Requires the source table to have an monotonously increasing column or combination of columns that allow to identify “newer” columns (the modification comparison).
After an initial full load, only those rows with a with a a higher modification comparison than the last comparison value are read.
- Parameters
source_db_alias – The database to load from
source_table – The table to read from
sql_statement – A query that is run to query the source database
sql_file_name – The path of a file name that is run to query the source database
replace – A set of replacements to perform against the sql query
modification_comparison – SQL expression that evaluates to a comparable value
modification_comparison_type – type of the saved (as string) modification_comparison value
comparison_value_placeholder – A placeholder in the sql code that gets replaced with the actual incremental load comparison or 1=1.

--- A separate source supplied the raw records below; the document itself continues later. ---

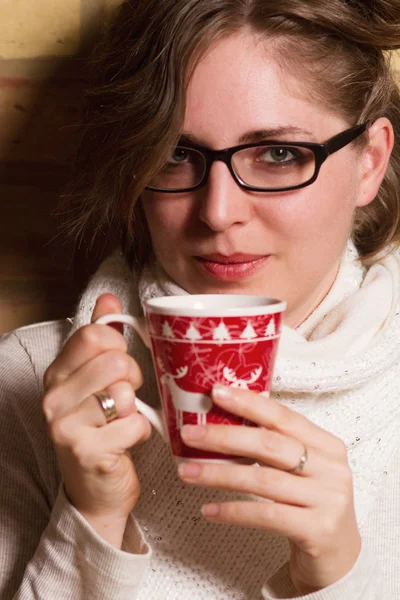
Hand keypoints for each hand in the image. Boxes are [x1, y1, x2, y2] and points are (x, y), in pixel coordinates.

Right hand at [42, 294, 150, 547]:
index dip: (120, 347)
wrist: (95, 488)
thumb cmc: (101, 427)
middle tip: (126, 396)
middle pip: (115, 361)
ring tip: (123, 419)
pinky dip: (141, 432)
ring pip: (124, 393)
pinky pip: (134, 425)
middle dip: (133, 378)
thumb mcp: (95, 379)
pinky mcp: (86, 451)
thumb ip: (101, 337)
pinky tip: (127, 440)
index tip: (119, 366)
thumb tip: (108, 298)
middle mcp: (53, 397)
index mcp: (57, 373)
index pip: (96, 334)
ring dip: (135, 408)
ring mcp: (65, 426)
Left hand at [178, 385, 360, 593]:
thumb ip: (275, 447)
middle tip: (190, 434)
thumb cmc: (310, 506)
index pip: (283, 417)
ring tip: (187, 472)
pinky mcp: (318, 529)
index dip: (249, 403)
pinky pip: (266, 515)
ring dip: (219, 475)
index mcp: (327, 445)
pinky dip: (233, 511)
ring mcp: (328, 499)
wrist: (340, 558)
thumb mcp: (301, 470)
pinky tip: (209, 509)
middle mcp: (331, 468)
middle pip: (270, 445)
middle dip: (225, 437)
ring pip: (263, 479)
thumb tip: (221, 423)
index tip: (216, 392)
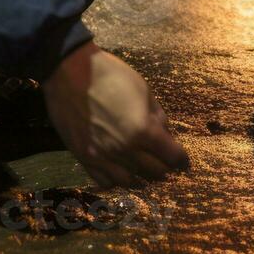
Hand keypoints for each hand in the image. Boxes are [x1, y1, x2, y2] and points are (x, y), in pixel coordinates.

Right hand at [42, 41, 189, 187]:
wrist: (69, 72)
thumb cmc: (110, 75)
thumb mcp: (143, 89)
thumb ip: (157, 115)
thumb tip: (165, 134)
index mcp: (142, 130)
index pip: (172, 157)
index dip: (182, 160)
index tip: (183, 161)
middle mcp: (124, 149)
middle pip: (154, 173)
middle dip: (164, 168)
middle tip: (165, 163)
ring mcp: (102, 157)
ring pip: (130, 182)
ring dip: (141, 177)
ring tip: (143, 169)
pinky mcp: (83, 158)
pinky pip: (105, 181)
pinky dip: (116, 180)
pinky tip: (120, 170)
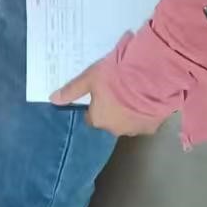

target_db_alias – The database to write to
target_table – The table for loading data into
primary_keys – A combination of primary key columns that are used for upserting into the target table
timezone – How to interpret timestamps in the target db
use_explicit_upsert – When True, uses an Update + Insert query combination. Otherwise ON CONFLICT DO UPDATE.